Which approach should you choose?
Here’s the short version:
Specific origin allowlist
Best for:
- internal apps
- SPAs with login
- admin dashboards
- anything using cookies
Tradeoff:
- more maintenance, better security
Wildcard *
Best for:
- public APIs
- read-only browser access
- anonymous endpoints
Tradeoff:
- easiest setup, weakest origin restriction
Regex origins
Best for:
- structured subdomain fleets
- preview environments with predictable hostnames
Tradeoff:
- compact config, higher risk of pattern mistakes
Custom dynamic CORS
Best for:
- multi-tenant SaaS with per-tenant browser origins
- advanced runtime policy needs
Tradeoff:
- maximum flexibility, maximum foot-gun potential
A few practical rules I stick to
- Default to explicit origins in production.
- Avoid custom middleware unless the built-in one genuinely can’t model your policy.
- If credentials are involved, never use wildcard origins.
- Expose only the headers your frontend actually reads.
- Test preflight requests, not just normal
GETs.
When I want to quickly inspect a live API’s headers or verify whether a preflight response is sane, I’ll use a header inspection tool like headertest.com.

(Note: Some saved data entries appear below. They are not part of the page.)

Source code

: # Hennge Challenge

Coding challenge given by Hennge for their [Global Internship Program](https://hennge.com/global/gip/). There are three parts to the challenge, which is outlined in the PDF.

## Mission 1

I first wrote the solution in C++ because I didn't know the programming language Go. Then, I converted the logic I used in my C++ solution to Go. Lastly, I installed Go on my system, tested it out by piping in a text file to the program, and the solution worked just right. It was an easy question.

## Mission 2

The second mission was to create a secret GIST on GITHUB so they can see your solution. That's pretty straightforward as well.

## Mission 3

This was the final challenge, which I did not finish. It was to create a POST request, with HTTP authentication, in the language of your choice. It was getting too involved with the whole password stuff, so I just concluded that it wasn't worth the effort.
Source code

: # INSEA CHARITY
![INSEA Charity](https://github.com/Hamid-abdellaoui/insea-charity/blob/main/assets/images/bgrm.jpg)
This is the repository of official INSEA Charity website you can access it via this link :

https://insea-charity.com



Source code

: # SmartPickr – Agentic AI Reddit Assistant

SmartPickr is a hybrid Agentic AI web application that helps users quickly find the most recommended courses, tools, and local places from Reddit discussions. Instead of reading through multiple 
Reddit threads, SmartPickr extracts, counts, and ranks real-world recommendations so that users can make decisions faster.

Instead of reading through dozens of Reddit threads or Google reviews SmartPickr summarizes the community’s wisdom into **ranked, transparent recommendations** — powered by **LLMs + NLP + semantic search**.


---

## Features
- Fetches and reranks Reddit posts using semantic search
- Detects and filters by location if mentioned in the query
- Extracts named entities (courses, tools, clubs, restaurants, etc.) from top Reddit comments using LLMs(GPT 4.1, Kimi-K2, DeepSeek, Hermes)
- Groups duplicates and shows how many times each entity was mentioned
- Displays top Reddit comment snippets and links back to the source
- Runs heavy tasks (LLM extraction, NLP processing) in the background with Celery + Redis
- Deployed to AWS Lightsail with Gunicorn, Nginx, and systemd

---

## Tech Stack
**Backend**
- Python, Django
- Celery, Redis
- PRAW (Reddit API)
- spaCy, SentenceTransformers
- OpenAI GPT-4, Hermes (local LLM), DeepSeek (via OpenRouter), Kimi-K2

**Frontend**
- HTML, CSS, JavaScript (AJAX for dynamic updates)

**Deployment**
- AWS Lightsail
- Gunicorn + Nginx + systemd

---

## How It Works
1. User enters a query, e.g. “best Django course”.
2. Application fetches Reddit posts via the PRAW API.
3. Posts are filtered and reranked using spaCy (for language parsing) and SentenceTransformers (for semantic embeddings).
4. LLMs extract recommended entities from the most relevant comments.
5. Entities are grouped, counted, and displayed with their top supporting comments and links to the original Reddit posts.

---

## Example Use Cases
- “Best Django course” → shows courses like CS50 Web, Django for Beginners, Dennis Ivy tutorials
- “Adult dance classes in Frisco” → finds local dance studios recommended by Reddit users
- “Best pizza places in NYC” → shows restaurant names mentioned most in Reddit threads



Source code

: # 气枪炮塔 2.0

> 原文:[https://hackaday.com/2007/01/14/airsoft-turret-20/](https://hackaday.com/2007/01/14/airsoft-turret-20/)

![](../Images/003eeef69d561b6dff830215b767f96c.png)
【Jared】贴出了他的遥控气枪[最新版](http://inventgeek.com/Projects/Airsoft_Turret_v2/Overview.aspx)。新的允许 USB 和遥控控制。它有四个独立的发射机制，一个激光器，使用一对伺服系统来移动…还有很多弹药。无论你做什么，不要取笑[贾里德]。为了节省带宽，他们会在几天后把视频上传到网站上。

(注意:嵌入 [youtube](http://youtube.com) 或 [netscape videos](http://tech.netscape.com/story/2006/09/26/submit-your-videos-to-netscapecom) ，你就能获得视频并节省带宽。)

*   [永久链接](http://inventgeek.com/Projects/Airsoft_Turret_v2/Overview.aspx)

Saves time versus manually piecing everything together from browser tabs.
And if your conversation starts drifting into broader response hardening, CORS is only one piece. Headers like CSP, HSTS, and X-Content-Type-Options matter too. If you’re tuning the full header set, csp-guide.com is worth a look for the CSP side of the house.
CORS in FastAPI is not hard. Choosing the least dangerous configuration for your app is the real job. If the API is private or authenticated, keep the origin list tight. If it’s public, wildcard may be perfectly reasonable. Just make that decision on purpose, not because the browser yelled at you five minutes before deploy.